What happened?
Between 17:24 and 18:45 UTC on 18 March 2025, a subset of customers may have experienced network connectivity issues with resources hosted in the West Europe region. We determined that only inter-region traffic - meaning traffic moving to or from other Azure regions and West Europe - was affected. ExpressRoute and Internet traffic were not impacted.
What went wrong and why?
From as early as 09:02 UTC, we were engaged on incidents, where we were mitigating multiple failures with some of our networking devices across multiple regions in which Wide Area Netowrk (WAN) routers were failing to renew their certificates. These issues were a combination of a decommissioned certificate authority, and a bug affecting agents across a subset of our devices.
Our automated systems create and renew certificates using Certificate Authority (CA) servers. During this event we unearthed an issue where a subset of our agents was susceptible to a renewal bug where it corrupted the working certificate while performing a renewal using the secondary CA server, when the primary CA server was unavailable. This caused the agent to restart continuously.
In West Europe, we engaged on an issue where the agent running on a backbone router was failing to renew its certificate. A backbone router is a crucial component in networks that provides the primary path for data traffic across different segments or parts of a network.
At 17:22 UTC, the automated mitigation initiated the isolation of the unhealthy backbone device from serving traffic. However, at 17:29 UTC, the process was cancelled as it was believed to be related to the non-backbone devices that were failing across West Europe. As this was a backbone device, it should have remained isolated. Consequently, this device was inadvertently brought back into rotation. At 17:24 UTC, this failed renewal led to the agent restarting and putting the router’s forwarding database in an inconsistent state. A forwarding database is a table maintained to efficiently forward packets to their intended destinations. As a result of the inconsistent state, we observed that approximately 25% of inter-region traffic entering and exiting the West Europe region was being erroneously dropped, or blackholed.
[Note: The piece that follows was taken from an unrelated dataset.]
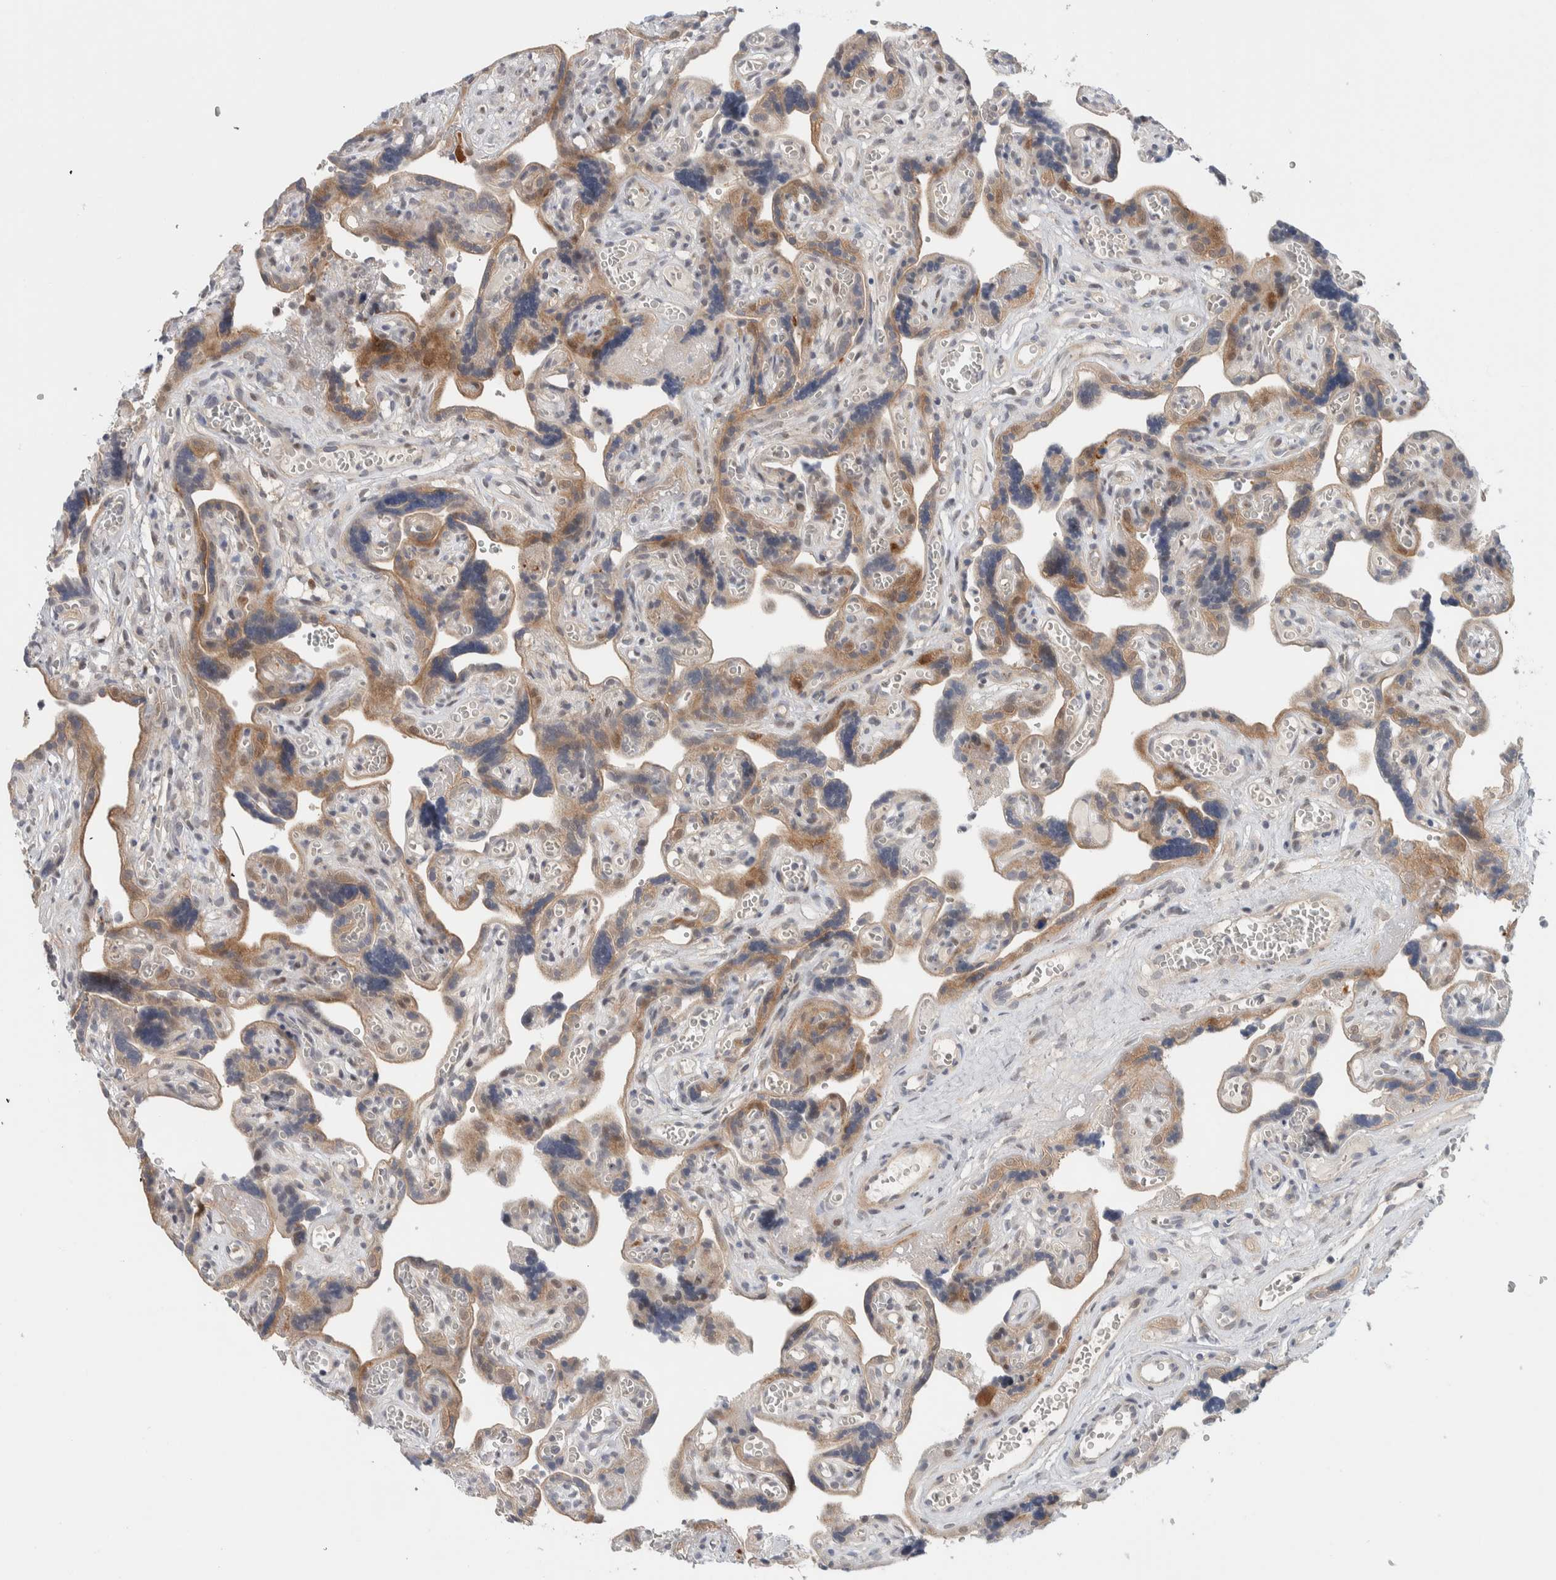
{"staining": {"intensity": "moderate", "quantity": ">75%", "location": "cytoplasmic/membranous,nuclear"}, "tissue": "placenta", "cell_type": "Decidual cells", "image_type": "normal", "snomed": [{"axis": "morphology", "description": "Normal tissue, NOS"}, {"axis": "topography", "description": "Placenta"}], "caption": "IHC staining of unremarkable placenta, which reveals medium levels of moderate cytoplasmic/membranous,nuclear expression in approximately >75% of decidual cells indicating moderate cytoplasmic/membranous,nuclear protein positivity. The staining was performed using DAB (3,3'-diaminobenzidine) (brown) for protein detection and nuclei were counterstained in hematoxylin (blue).", "gene": "NCR3LG1", "patient": {"sex": "female", "age": 30}}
Mitigation efforts were delayed by the ongoing response to the decommissioning of the certificate authority and the uncovered bug, which made it difficult for us to broadly assess our monitoring signals. Our efforts were primarily focused on patching devices that serve all Internet and ExpressRoute traffic.
How did we respond?
How are we making incidents like this less likely or less impactful?
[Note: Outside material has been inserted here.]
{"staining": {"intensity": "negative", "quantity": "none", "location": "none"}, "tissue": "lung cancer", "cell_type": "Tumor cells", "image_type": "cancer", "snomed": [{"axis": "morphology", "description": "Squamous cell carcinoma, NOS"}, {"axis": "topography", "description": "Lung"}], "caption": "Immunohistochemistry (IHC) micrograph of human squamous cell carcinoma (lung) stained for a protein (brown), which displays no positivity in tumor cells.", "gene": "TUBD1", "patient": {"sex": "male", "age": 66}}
How can customers make incidents like this less impactful?
How can we make our incident communications more useful?
You can rate this PIR and provide any feedback using our quick 3-question survey: https://aka.ms/AzPIR/TL8S-TX8
What happened?
Between 17:24 and 18:45 UTC on 18 March 2025, a subset of customers may have experienced network connectivity issues with resources hosted in the West Europe region. We determined that only inter-region traffic - meaning traffic moving to or from other Azure regions to West Europe - was affected. ExpressRoute and internet traffic were not impacted.
What do we know so far?
The issue originated from a service running on the device downloaded incorrect certificate from old certificate server. This led to service restarting and putting device's forwarding database in inconsistent state. We observed that inter-region traffic entering and exiting West Europe was being erroneously discarded.
We identified a specific networking router as the problem. The issue was resolved by updating service configuration to point to new certificate server.
How did we respond?
17:26 UTC on 18 March 2025 –Network connectivity issues were first observed.
17:26 UTC on 18 March 2025 –The issue was detected shortly after the impact started.
18:25 UTC on 18 March 2025 – We determined the issue was due to an incorrect certificate was erroneously downloaded, leading to traffic black-holing.
18:45 UTC on 18 March 2025 – The mitigation was applied by fixing the configuration on the affected routers.
18:45 UTC on 18 March 2025 –Immediately after we made the change we observed recovery the network returned to normal operation.
What happens next?
Between 17:24 and 18:45 UTC on 18 March 2025, a subset of customers may have experienced network connectivity issues with resources hosted in the West Europe region. We determined that only inter-region traffic—meaning traffic moving to or from other Azure regions to West Europe—was affected. ExpressRoute and internet traffic were not impacted.
The issue originated from a service running on the device downloaded incorrect certificate from old certificate server. This led to service restarting and putting device's forwarding database in inconsistent state. We observed that inter-region traffic entering and exiting West Europe was being erroneously discarded.
We identified a specific networking router as the problem. The issue was resolved by updating service configuration to point to new certificate server.
Starting at approximately 17:26 UTC on 18 Match 2025, a subset of customers are experiencing network connectivity issues to resources hosted in West Europe. We have determined that the impact is affecting inter-region traffic, this means traffic traversing an Azure region to or from West Europe, might be affected. We are starting to see recovery.
We can confirm that ExpressRoute, and internet traffic are not impacted.
More information will be provided shortly.
An outage alert is being investigated. More information will be provided as it is known.